“OK, Mr. Avers,” said Detective Curtis. “Let me make sure I’ve got your story straight. You got here a little after 1 p.m. and had been working on the central air unit in the basement for about half an hour when you heard the shots.”
“That’s right,” Avers agreed.
“You waited several minutes and when you didn’t hear anything else, you came upstairs and looked around.”
“Yeah. Maybe I should have come up sooner, but I was afraid.”
“Afraid isn’t a bad thing when you hear gunshots, Mr. Avers,” the detective told him. “Then you looked around and found the bodies in the living room and you called the police on your cell phone.”
“Yeah, that’s right.”
Curtis tipped his head a bit as he looked at the clipboard. “Then you went back downstairs and completed your work on the central air unit, after which you gave an officer your statement.”
Avers nodded in agreement.
“Mr. Avers … I hope you don’t mind my asking, but why did you continue to work on the unit when the people who hired you were dead in the living room? I mean, you’re not likely to get paid for it.”
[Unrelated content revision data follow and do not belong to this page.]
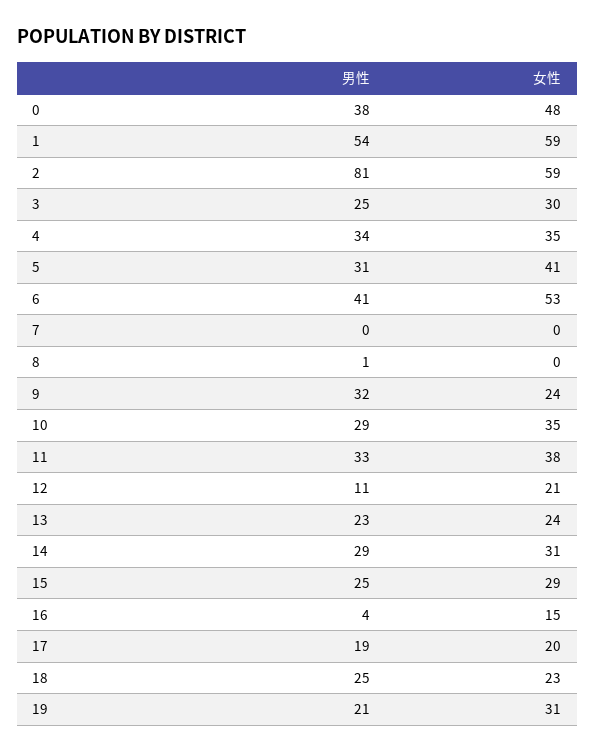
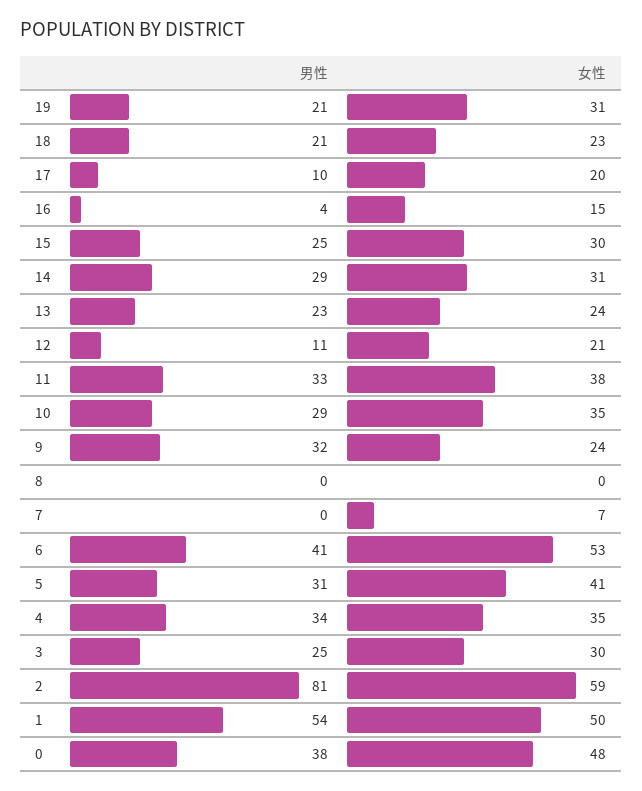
  {
    "男性": {
      "0": 38,
      "1": 54,
      "2": 81,
      "3": 25,
      "4": 34,
      "5": 31,
      "6": 41,
      "7": 0,
-     "8": 1,
+     "8": 0,
      "9": 32,
      "10": 29,
      "11": 33,
      "12": 11,
      "13": 23,
      "14": 29,
      "15": 25,
      "16": 4,
-     "17": 19,
+     "17": 10,
-     "18": 25,
+     "18": 21,
      "19": 21
    },
    "女性": {
      "0": 48,
-     "1": 59,
+     "1": 50,
      "2": 59,
      "3": 30,
      "4": 35,
      "5": 41,
      "6": 53,
-     "7": 0,
+     "7": 7,
      "8": 0,
      "9": 24,
      "10": 35,
      "11": 38,
      "12": 21,
      "13": 24,
      "14": 31,
-     "15": 29,
+     "15": 30,
      "16": 15,
      "17": 20,
      "18": 23,
      "19": 31
    }
  }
Avers shrugged. “I never leave a job unfinished. I’ve got my pride, y’know? And besides … isn’t it about 101 in the shade out there?”
“Yeah, it’s a scorcher, all right.”
Avers motioned toward the living room. Curtis looked around the corner where the bodies were lying in blood. It was about 75 degrees in the house.
“Aren’t you glad I kept working?” Avers asked.
“That’s all I need for now, Mr. Avers. Thank you for your help,” Curtis said. He extended a hand to the repairman. “And yes, thank you very much. I guess we’re both making the best of a bad job.”
“Life’s all about keeping cool, Detective,” Avers said. “You can see in there what happens when you don’t.”